Contexte de l’Accord entre la Présidence et NUCTECH
La Présidence de la République a fait l’objet de critiques après la signature d’un contrat avec NUCTECH Perú S.A.C., en raison de ses liens étroits avec Zhihua Yang, un ami du président José Jerí. Cette relation a été mise en lumière par un reportage du programme Cuarto Poder, diffusé le 25 janvier.
Réponse Officielle de la Présidence
Suite aux allégations, l’exécutif a défendu la légalité du processus, affirmant qu’il s’est conformé à la normative en vigueur et a rejeté toute irrégularité. L’accord a été justifié comme nécessaire pour assurer la sécurité des accès au Palais Gouvernemental, renforcée par une donation de matériel d’inspection faite par le gouvernement chinois en 2024.
Justifications de l’Engagement avec NUCTECH
Le gouvernement a précisé qu’en octobre 2025, une demande de maintenance préventive pour les équipements avait été faite. L’indagación de mercado a été effectuée, et NUCTECH a été sélectionnée pour sa capacité à répondre aux critères techniques nécessaires.
Les Doutes Soulignés par le Reportage
Selon le report, NUCTECH a obtenu son premier contrat avec l’État péruvien pour un montant de 35.577 soles à la fin de 2025, tandis que l’entreprise n’avait pas d’antécédents en matière de contrats publics. De plus, des réunions non enregistrées au Palais auraient eu lieu, soulevant des questions sur la transparence.
Liens avec Zhihua Yang et les Accusations de Favoritisme
ZHihua Yang, désigné comme “le chinois Johnny”, a été associé à plusieurs entreprises dans divers secteurs, y compris l’énergie et la construction. Son entreprise, Cayman S.A.C., est identifiée comme le représentant exclusif de NUCTECH au Pérou, ce qui soulève des interrogations quant à l’intégrité du processus d’adjudication.
Un Scandale de Plus en Plus Complexe
Le scandale s’est intensifié après la révélation d’images montrant le président Jerí entrant clandestinement dans un chifa, un restaurant de Yang, sans que cela ne figure dans l’agenda officiel. Cet épisode a été qualifié de “Chifagate” et a ravivé le débat sur la transparence des activités du président.
Conséquences Politiques et Investigations en Cours
Face à ces révélations, la Commission de Fiscalisation du Congrès a convoqué le président pour fournir des éclaircissements. Des enquêtes ont été ouvertes par la Fiscalía sur des accusations de trafic d’influence et de patrocinio illégal.

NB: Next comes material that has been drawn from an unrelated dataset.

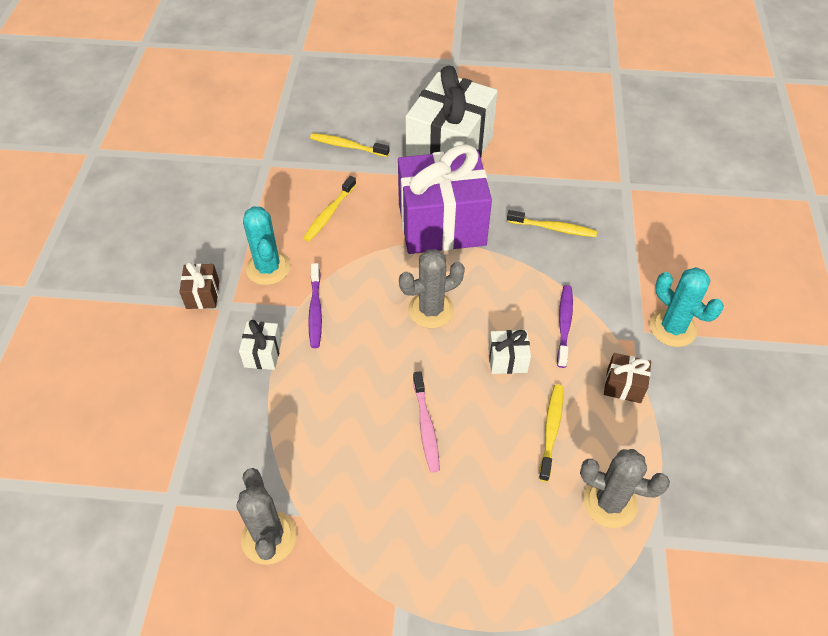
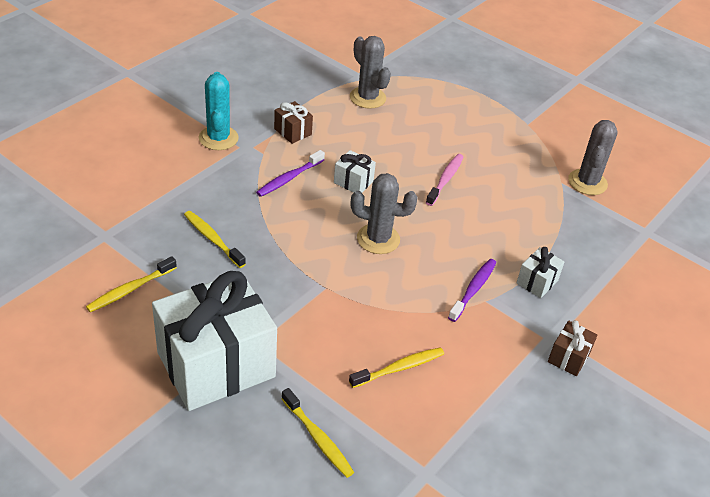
camera: 150 degrees left, 10 degrees down
(268, 268) = (494, 348): turquoise cactus -> none
(441, 224) = (303, 296): purple gift -> none
(551, 431) = (366, 138): yellow toothbrush -> yellow toothbrush (131, 289)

Défense du Président José Jerí
Répondant aux accusations, José Jerí a nié toute irrégularité, affirmant que ses interactions avec Yang étaient normales pour son rôle. Il a souligné que toutes les démarches avaient respecté le cadre légal.
Conclusion
Cette affaire met en lumière la nécessité de réguler les relations entre les entreprises et le gouvernement, ainsi que l’importance de la transparence dans la prise de décisions publiques. Les prochaines étapes concernant cette affaire pourraient avoir un impact significatif sur la perception du gouvernement de Jerí et sur son avenir politique.